Everything I’ve mentioned up to this point involves pricing or hedging counterparty risk that has been incurred. Pricing involves passing along to the client the cost of protecting yourself against its credit; if you buy an option, you pay less for it from a risky counterparty than from a risk-free counterparty. This makes selling the option less attractive to the counterparty; for long-dated contracts, this can be a big effect. On the other hand — this was item 3 above — your actual cost of funds is going to be higher than a "risk-free" rate of interest, and if you’re putting up money up front, you need to make at least your own cost of funds on that. Accordingly, you end up charging the counterparty for your credit risk, too. Because of this, it is attractive to try to reduce the counterparty risk inherent in the contract. The simplest, first thing to do is to try to structure it as a swap; instead of my paying you for an option, I enter a contract with you in which I will pay you a fixed amount on the day the option expires. If you go bankrupt before then, I haven’t paid the money up front, and stand to lose a lot less. On the other hand, if I go bankrupt before then, and the option has lost value, you will lose value due to my failure to make good on the deal. Still, for certain kinds of contracts, the aggregate counterparty risk can be diminished considerably.
A more obvious solution is to require collateral; every time the value of the deal changes by more than some threshold amount — say the option has gained value, and I now stand to lose $5M if you go bankrupt tomorrow — you will post collateral that I can sieze if you go bankrupt, applying it to your debt. This has its complications. For one thing, if the derivative is illiquid, you might not agree that you now owe me $5M; you think the option is worth less than I do, and refuse to post the collateral. These things will typically be subject to arbitration clauses. For another thing, it will typically take time for you to post collateral. Even if we have a deal that is supposed to be fully collateralized — anytime the option is worth more than you have posted, you have to post more collateral — I can still lose money if the market moves against me between the last margin call you actually meet and the point at which I figure out that you’ve definitively defaulted. We can try to calculate the size of this risk, too.

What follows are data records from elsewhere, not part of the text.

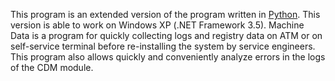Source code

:This program is an extended version of the program written in [Python](https://github.com/art07/MachineData). This version is able to work on Windows XP (.NET Framework 3.5).
Machine Data is a program for quickly collecting logs and registry data on ATM or on self-service terminal before re-installing the system by service engineers. This program also allows quickly and conveniently analyze errors in the logs of the CDM module.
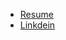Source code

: 

- [Resume](https://github.com/sillygrinch/resume/blob/master/MaitreyeeJoshi.pdf)
- [Linkdein](https://www.linkedin.com/in/maitreyeemjoshi)
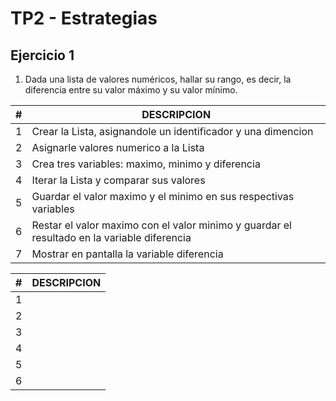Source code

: # TP2 - Estrategias

## Ejercicio 1

1. Dada una lista de valores numéricos, hallar su rango, es decir, la diferencia entre su valor máximo y su valor mínimo. 

| # | DESCRIPCION |
| - | ------ |
| 1 | Crear la Lista, asignandole un identificador y una dimencion |
| 2 | Asignarle valores numerico a la Lista |
| 3 | Crea tres variables: maximo, minimo y diferencia |
| 4 | Iterar la Lista y comparar sus valores |
| 5 | Guardar el valor maximo y el minimo en sus respectivas variables |
| 6 | Restar el valor maximo con el valor minimo y guardar el resultado en la variable diferencia |
| 7 | Mostrar en pantalla la variable diferencia |



| # | DESCRIPCION |
| - | ------ |
| 1 |  |
| 2 |  |
| 3 |  |
| 4 |  |
| 5 |  |
| 6 |  |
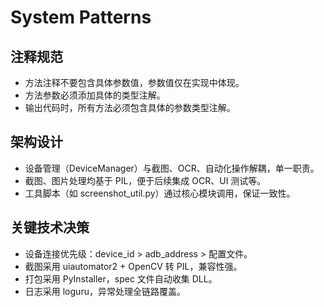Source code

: # System Patterns

## 注释规范
- 方法注释不要包含具体参数值，参数值仅在实现中体现。
- 方法参数必须添加具体的类型注解。
- 输出代码时，所有方法必须包含具体的参数类型注解。

## 架构设计
- 设备管理（DeviceManager）与截图、OCR、自动化操作解耦，单一职责。
- 截图、图片处理均基于 PIL，便于后续集成 OCR、UI 测试等。
- 工具脚本（如 screenshot_util.py）通过核心模块调用，保证一致性。

## 关键技术决策
- 设备连接优先级：device_id > adb_address > 配置文件。
- 截图采用 uiautomator2 + OpenCV 转 PIL，兼容性强。
- 打包采用 PyInstaller，spec 文件自动收集 DLL。
- 日志采用 loguru，异常处理全链路覆盖。 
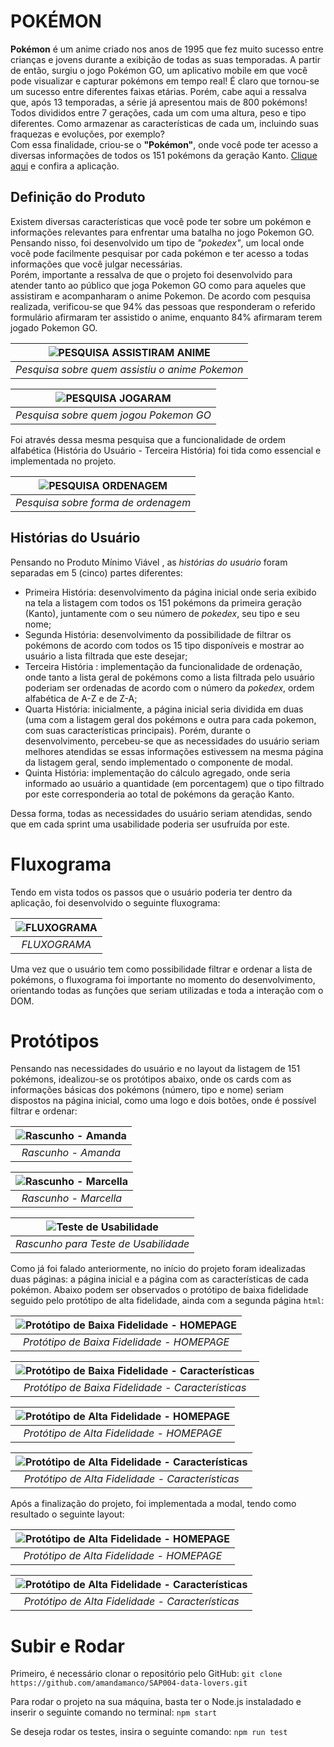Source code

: # POKÉMON

**Pokémon** é um anime criado nos anos de 1995 que fez muito sucesso entre crianças e jovens durante a exibição de todas as suas temporadas. A partir de então, surgiu o jogo Pokémon GO, um aplicativo mobile em que você pode visualizar e capturar pokémons em tempo real! É claro que tornou-se um sucesso entre diferentes faixas etárias. Porém, cabe aqui a ressalva que, após 13 temporadas, a série já apresentou mais de 800 pokémons! Todos divididos entre 7 gerações, cada um com uma altura, peso e tipo diferentes. Como armazenar as características de cada um, incluindo suas fraquezas e evoluções, por exemplo?  
Com essa finalidade, criou-se o **"Pokémon"**, onde você pode ter acesso a diversas informações de todos os 151 pokémons da geração Kanto. [Clique aqui](https://amandamanco.github.io/SAP004-data-lovers/) e confira a aplicação.


## Definição do Produto

Existem diversas características que você pode ter sobre um pokémon e informações relevantes para enfrentar uma batalha no jogo Pokemon GO. Pensando nisso, foi desenvolvido um tipo de _"pokedex"_, um local onde você pode facilmente pesquisar por cada pokémon e ter acesso a todas informações que você julgar necessárias.  
Porém, importante a ressalva de que o projeto foi desenvolvido para atender tanto ao público que joga Pokemon GO como para aqueles que assistiram e acompanharam o anime Pokemon. De acordo com pesquisa realizada, verificou-se que 94% das pessoas que responderam o referido formulário afirmaram ter assistido o anime, enquanto 84% afirmaram terem jogado Pokemon GO.

| ![PESQUISA ASSISTIRAM ANIME](/src/assets/PesquisaAnime.png) |
| :---------------------------------------------------------: |
|       _Pesquisa sobre quem assistiu o anime Pokemon_        |

| ![PESQUISA JOGARAM](/src/assets/PesquisaJogador.png) |
| :--------------------------------------------------: |
|        _Pesquisa sobre quem jogou Pokemon GO_        |

Foi através dessa mesma pesquisa que a funcionalidade de ordem alfabética (História do Usuário - Terceira História) foi tida como essencial e implementada no projeto.

| ![PESQUISA ORDENAGEM](/src/assets/PesquisaOrdenagem.png) |
| :------------------------------------------------------: |
|           _Pesquisa sobre forma de ordenagem_            |

## Histórias do Usuário

Pensando no Produto Mínimo Viável , as _histórias do usuário_ foram separadas em 5 (cinco) partes diferentes:

- Primeira História: desenvolvimento da página inicial onde seria exibido na tela a listagem com todos os 151 pokémons da primeira geração (Kanto), juntamente com o seu número de _pokedex_, seu tipo e seu nome;
- Segunda História: desenvolvimento da possibilidade de filtrar os pokémons de acordo com todos os 15 tipo disponíveis e mostrar ao usuário a lista filtrada que este desejar;
- Terceira História : implementação da funcionalidade de ordenação, onde tanto a lista geral de pokémons como a lista filtrada pelo usuário poderiam ser ordenadas de acordo com o número da _pokedex_, ordem alfabética de A-Z e de Z-A;
- Quarta História: inicialmente, a página inicial seria dividida em duas (uma com a listagem geral dos pokémons e outra para cada pokemon, com suas características principais). Porém, durante o desenvolvimento, percebeu-se que as necessidades do usuário seriam melhores atendidas se essas informações estivessem na mesma página da listagem geral, sendo implementado o componente de modal.
- Quinta História: implementação do cálculo agregado, onde seria informado ao usuário a quantidade (em porcentagem) que o tipo filtrado por este corresponderia ao total de pokémons da geração Kanto.

Dessa forma, todas as necessidades do usuário seriam atendidas, sendo que em cada sprint uma usabilidade poderia ser usufruída por este.

# Fluxograma

Tendo em vista todos os passos que o usuário poderia ter dentro da aplicação, foi desenvolvido o seguinte fluxograma:

| ![FLUXOGRAMA](/src/assets/Fluxograma.jpeg) |
| :----------------------------------------: |
|                _FLUXOGRAMA_                |

Uma vez que o usuário tem como possibilidade filtrar e ordenar a lista de pokémons, o fluxograma foi importante no momento do desenvolvimento, orientando todas as funções que seriam utilizadas e toda a interação com o DOM.

# Protótipos

Pensando nas necessidades do usuário e no layout da listagem de 151 pokémons, idealizou-se os protótipos abaixo, onde os cards com as informações básicas dos pokémons (número, tipo e nome) seriam dispostos na página inicial, como uma logo e dois botões, onde é possível filtrar e ordenar:

| ![Rascunho - Amanda](/src/assets/RascunhoAmanda.jpeg) |
| :---------------------------------------------------: |
|                  _Rascunho - Amanda_                  |

| ![Rascunho - Marcella](/src/assets/RascunhoMarcella.jpg) |
| :------------------------------------------------------: |
|                  _Rascunho - Marcella_                   |

| ![Teste de Usabilidade](/src/assets/TestedeUsabilidade.jpeg) |
| :----------------------------------------------------------: |
|             _Rascunho para Teste de Usabilidade_             |

Como já foi falado anteriormente, no início do projeto foram idealizadas duas páginas: a página inicial e a página com as características de cada pokémon. Abaixo podem ser observados o protótipo de baixa fidelidade seguido pelo protótipo de alta fidelidade, ainda com a segunda página `html`:

| ![Protótipo de Baixa Fidelidade - HOMEPAGE](/src/assets/BaixaFidelidade01.jpg) |
| :----------------------------------------------------------------------------: |
|                   _Protótipo de Baixa Fidelidade - HOMEPAGE_                   |

| ![Protótipo de Baixa Fidelidade - Características](/src/assets/BaixaFidelidade02.jpeg) |
| :------------------------------------------------------------------------------------: |
|                   _Protótipo de Baixa Fidelidade - Características_                    |

| ![Protótipo de Alta Fidelidade - HOMEPAGE](/src/assets/AltaFidelidade1.png) |
| :-------------------------------------------------------------------------: |
|                  _Protótipo de Alta Fidelidade - HOMEPAGE_                  |

| ![Protótipo de Alta Fidelidade - Características](/src/assets/AltaFidelidade2.png) |
| :--------------------------------------------------------------------------------: |
|                  _Protótipo de Alta Fidelidade - Características_                  |

Após a finalização do projeto, foi implementada a modal, tendo como resultado o seguinte layout:

| ![Protótipo de Alta Fidelidade - HOMEPAGE](/src/assets/Pronto1.jpeg) |
| :------------------------------------------------------------------: |
|              _Protótipo de Alta Fidelidade - HOMEPAGE_               |

| ![Protótipo de Alta Fidelidade - Características](/src/assets/Pronto2.jpeg) |
| :-------------------------------------------------------------------------: |
|              _Protótipo de Alta Fidelidade - Características_               |

# Subir e Rodar

Primeiro, é necessário clonar o repositório pelo GitHub:
`git clone https://github.com/amandamanco/SAP004-data-lovers.git`

Para rodar o projeto na sua máquina, basta ter o Node.js instaladado e inserir o seguinte comando no terminal:
`npm start`

Se deseja rodar os testes, insira o seguinte comando:
`npm run test`
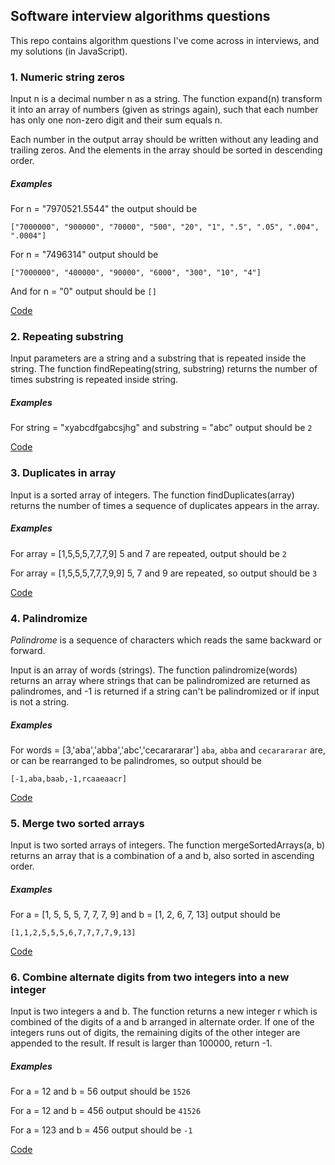 ## Software interview algorithms questions 
This repo contains algorithm questions I've come across in interviews, and my solutions (in JavaScript).
### 1. Numeric string zeros
Input n is a decimal number n as a string. The function expand(n) transform it into an array of numbers (given as strings
again), such that each number has only one non-zero digit and their sum equals n.

Each number in the output array should be written without any leading and trailing zeros. And the elements in the array should be sorted in descending order.

##### Examples
For n = "7970521.5544" the output should be

`["7000000", "900000", "70000", "500", "20", "1", ".5", ".05", ".004", ".0004"]`

For n = "7496314" output should be

`["7000000", "400000", "90000", "6000", "300", "10", "4"]`

And for n = "0" output should be `[]`

[Code](https://github.com/dmk12/interview-algorithms/blob/master/1-numeric_string_zeros.js)

### 2. Repeating substring
Input parameters are a string and a substring that is repeated inside the string. The function findRepeating(string, substring) returns the number of times substring is repeated inside string.
##### Examples
For string = "xyabcdfgabcsjhg" and substring = "abc" output should be `2`

[Code](https://github.com/dmk12/interview-algorithms/blob/master/2-repeating_substring.js)

### 3. Duplicates in array
Input is a sorted array of integers. The function findDuplicates(array) returns the number of times a sequence of duplicates appears in the array.
##### Examples
For array = [1,5,5,5,7,7,7,9] 5 and 7 are repeated, output should be `2`

For array = [1,5,5,5,7,7,7,9,9] 5, 7 and 9 are repeated, so output should be `3`

[Code](https://github.com/dmk12/interview-algorithms/blob/master/3-duplicates_in_array.js)

### 4. Palindromize
*Palindrome* is a sequence of characters which reads the same backward or forward.

Input is an array of words (strings). The function palindromize(words) returns an array where strings that can be palindromized are returned as palindromes, and -1 is returned if a string can't be palindromized or if input is not a string.
##### Examples
For words = [3,'aba','abba','abc','cecarararar'] `aba`, `abba` and `cecarararar` are, or can be rearranged to be palindromes, so output should be

`[-1,aba,baab,-1,rcaaeaacr]`

[Code](https://github.com/dmk12/interview-algorithms/blob/master/4-palindromize.js)

### 5. Merge two sorted arrays
Input is two sorted arrays of integers. The function mergeSortedArrays(a, b) returns an array that is a combination of a and b, also sorted in ascending order.
##### Examples
For a = [1, 5, 5, 5, 7, 7, 7, 9] and b = [1, 2, 6, 7, 13] output should be 

`[1,1,2,5,5,5,6,7,7,7,7,9,13]`

[Code](https://github.com/dmk12/interview-algorithms/blob/master/5-merge_sorted_arrays.js)

### 6. Combine alternate digits from two integers into a new integer
Input is two integers a and b. The function returns a new integer r which is combined of the digits of a and b arranged in alternate order. If one of the integers runs out of digits, the remaining digits of the other integer are appended to the result. If result is larger than 100000, return -1.
##### Examples
For a = 12 and b = 56 output should be `1526`

For a = 12 and b = 456 output should be `41526`

For a = 123 and b = 456 output should be `-1`

[Code](https://github.com/dmk12/interview-algorithms/blob/master/6-alternate_digits.js)

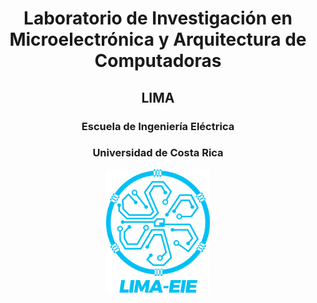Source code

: <h1 align="center">Laboratorio de Investigación en Microelectrónica y Arquitectura de Computadoras</h1>
<h2 align="center">LIMA</h2>
<h3 align="center">Escuela de Ingeniería Eléctrica</h3>
<h3 align="center">Universidad de Costa Rica</h3>

<center><img src="Logos-LIMA/LIMA EIE editable Logo-CelesteUCR.png" width="33%" ></center>
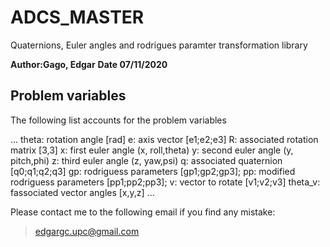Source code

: # ADCS_MASTER
Quaternions, Euler angles and rodrigues paramter transformation library

**Author:Gago, Edgar**
**Date 07/11/2020**

## Problem variables

The following list accounts for the problem variables

...
theta: rotation angle [rad]
e: axis vector [e1;e2;e3]
R: associated rotation matrix [3,3]
x: first euler angle (x, roll,theta)
y: second euler angle (y, pitch,phi)
z: third euler angle (z, yaw,psi)
q: associated quaternion [q0;q1;q2;q3]
gp: rodriguess parameters [gp1;gp2;gp3];
pp: modified rodriguess parameters [pp1;pp2;pp3];
v: vector to rotate [v1;v2;v3]
theta_v: fassociated vector angles [x,y,z]
...

Please contact me to the following email if you find any mistake:

>edgargc.upc@gmail.com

All of this can, to varying degrees, go wrong, which is why there is still a point at which risk controllers will say "no more". It can be very difficult to hedge against several big market moves happening at the same time, which, when counterparties are going bankrupt, is usually happening. Some corners of bankruptcy law haven’t been tested, and, particularly in developing countries, the big foreign bank may find that laws that appear to be on its side aren’t seen that way by a local judge. Ultimately, you try to hedge what you can hedge; what you can’t hedge, you try to quantify; what you can’t quantify, you try to understand; and what you can’t understand, you keep small enough not to sink the firm.